Beberapa bulan yang
lalu aku baru putus dengan seseorang yang berbeda keyakinan denganku.
Perbedaanlah yang membuat kami harus mengakhiri hubungan ini, dan kami telah
sepakat untuk mencari dan menjalani dunia kami masing-masing. Aku pikir,
masalah tentang perbedaan telah selesai, aku telah berhasil kabur darinya. Tapi
rupanya perbedaan itu masih terus membuntutiku dan kali ini benar-benar
menyiksaku.
Hei cinta, apakah
kau sedang bermain-main denganku? Bahkan sekarang kau membuatku jatuh hati pada
seorang yang berbeda denganku. Perbedaan, lagi.
Kenapa aku selalu
jatuh cinta pada orang yang berbeda keyakinan denganku? Kata mereka
(teman-temanku) perbedaan agama tidak masalah, itu bisa diatur. Ya, bagi mereka
mungkin itu bukanlah masalah yang perlu dipikirkan. Tapi bagiku itu adalah
masalah besar. Bagaimana kalau aku sudah sangat tergantung padanya? bagaimana
kalau cintaku ini tak bisa merelakan? Bagaimana kalau dia telah kuanggap
sebagai cinta terakhirku?
Kecemasan di atas
bisa saja terjadi karena aku telah jatuh cinta padanya. Aku sudah terlanjur
menaru hati padanya. Tapi, aku sadar, ada jurang besar yang memisahkan kami.

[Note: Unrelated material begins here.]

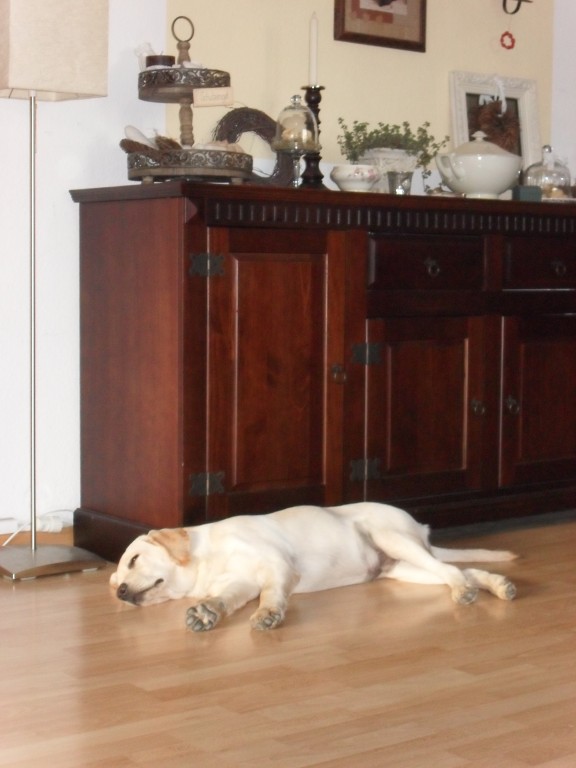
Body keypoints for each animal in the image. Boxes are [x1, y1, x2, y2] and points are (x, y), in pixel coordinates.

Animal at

Jurang yang tidak bisa menyatukan dua perbedaan walaupun sama-sama jatuh ke
dalamnya, walaupun bakal sama-sama terkubur dalam lubang itu, namun tetap saja
tidak akan bisa menyatu.
“Dia sudah punya
pacar,” ditengah kecemasanku, kalimat itu yang terdengar. Kalimat yang
benar-benar membuat perutku mual. Tapi aku berusaha santai, tenang. Aku tak
merasakan apa-apa. aku berusaha melawan kekecewaan hatiku. Aku meyakinkan
diriku bahwa aku baik-baik saja. Namun, semakin aku berusaha menenangkan
hatiku, ku dapati hatiku telah hancur berkeping-keping. Hatiku tidak sedang
baik-baik saja. Hatiku telah hancur, tepat saat kalimat itu terucap.
Berharap. Ya, aku
sudah terlanjur berharap padanya. Aku bahkan sudah bermaksud membuang
kecemasan-kecemasan itu, aku sudah siap untuk menjalani kisah bersama dia yang
telah berhasil buat aku merasakan cinta pada pandangan pertama. Aku telah berusaha
mengikuti hatiku dan mengabaikan perbedaan untuk sementara. Aku telah berniat
untuk memberontak pada perbedaan. Aku siap berjalan dalam perbedaan. Namun,
kalimat itu menyadarkanku bahwa dia memang tercipta bukan untuk kumiliki. Dia
tak punya tiket untuk berlayar ke hatiku. Dia bukanlah insan yang bisa aku
jangkau. Dia cuma secercah cahaya yang melintas sesaat, tanpa harus mengenai hatiku
yang suram ini, tidak sama sekali. Dia hanya bayangan dalam asa.